__Short problem__: Transcribe the rows below word for word, beginning at the line that has "specimen response: 9.52" and stopping after the line that has "That is 5.21.24". Leave the pictures out of your transcription.
┌──
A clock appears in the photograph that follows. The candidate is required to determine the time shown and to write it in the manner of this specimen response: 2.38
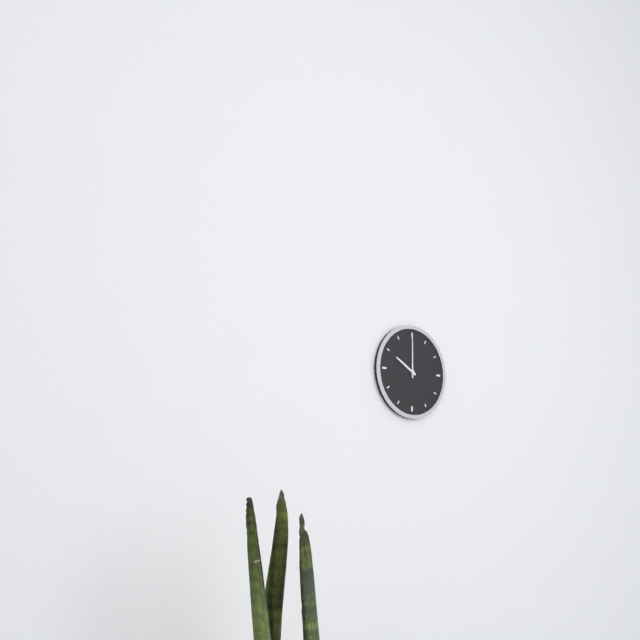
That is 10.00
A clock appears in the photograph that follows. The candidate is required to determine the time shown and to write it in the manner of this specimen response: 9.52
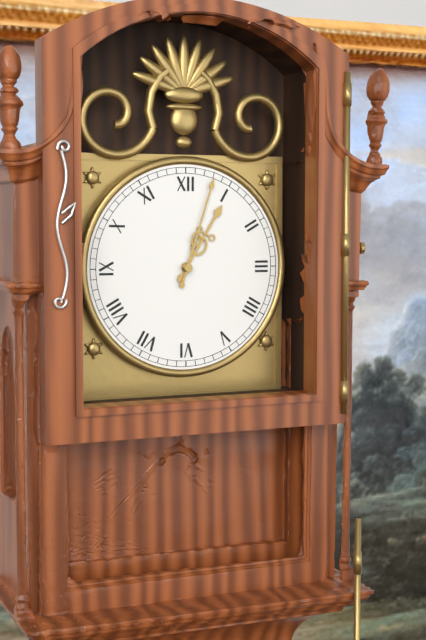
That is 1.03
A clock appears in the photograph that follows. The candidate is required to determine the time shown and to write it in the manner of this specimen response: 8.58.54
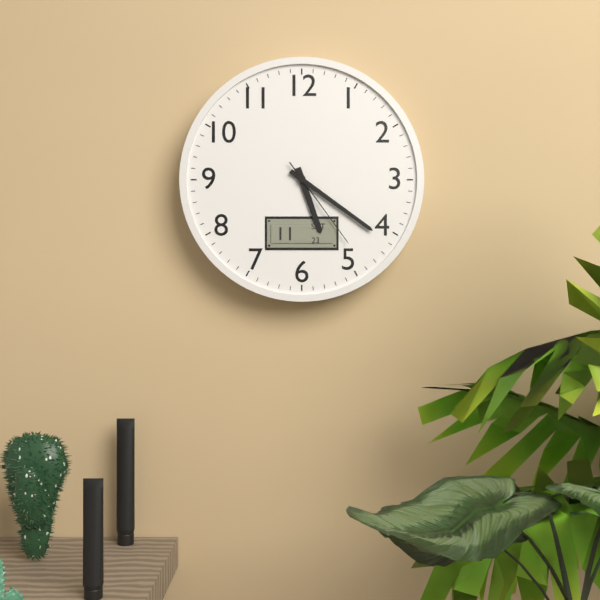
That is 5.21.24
└──
┌──
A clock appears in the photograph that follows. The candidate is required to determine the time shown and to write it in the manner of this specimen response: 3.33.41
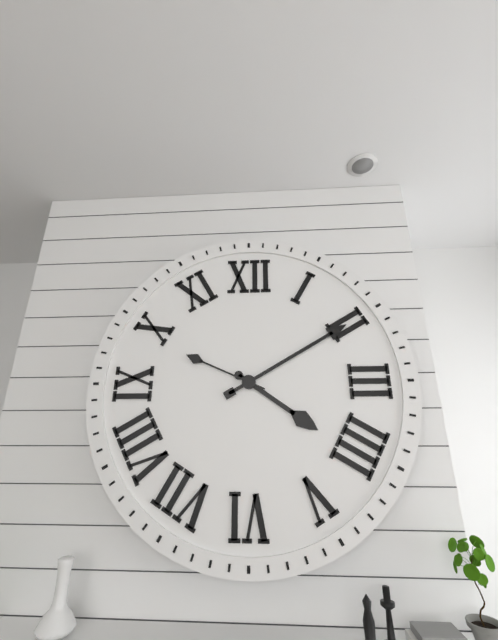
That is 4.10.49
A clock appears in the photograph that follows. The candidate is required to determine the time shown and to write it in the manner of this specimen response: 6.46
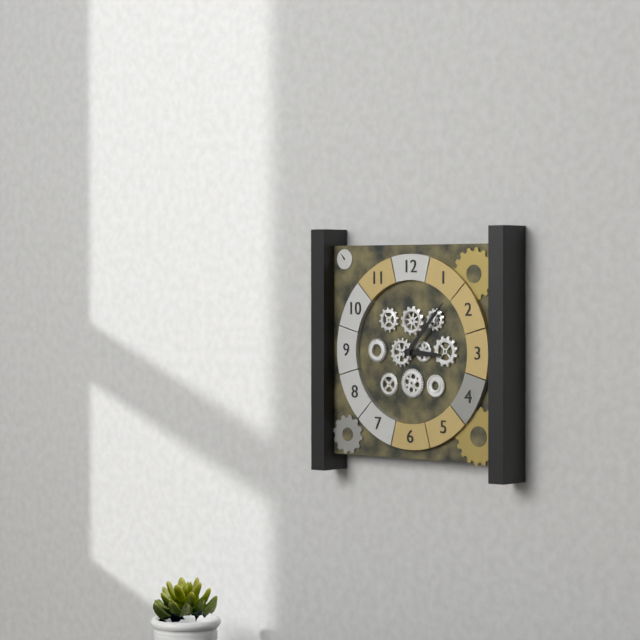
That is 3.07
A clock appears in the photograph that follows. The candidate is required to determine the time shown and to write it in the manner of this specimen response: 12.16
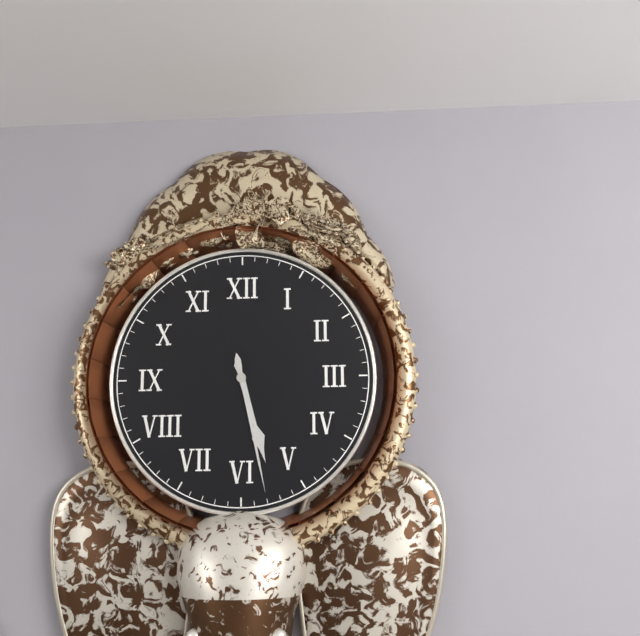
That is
└──
__Reply__:
A clock appears in the photograph that follows. The candidate is required to determine the time shown and to write it in the manner of this specimen response: 9.52
That is 1.03
A clock appears in the photograph that follows. The candidate is required to determine the time shown and to write it in the manner of this specimen response: 8.58.54
That is 5.21.24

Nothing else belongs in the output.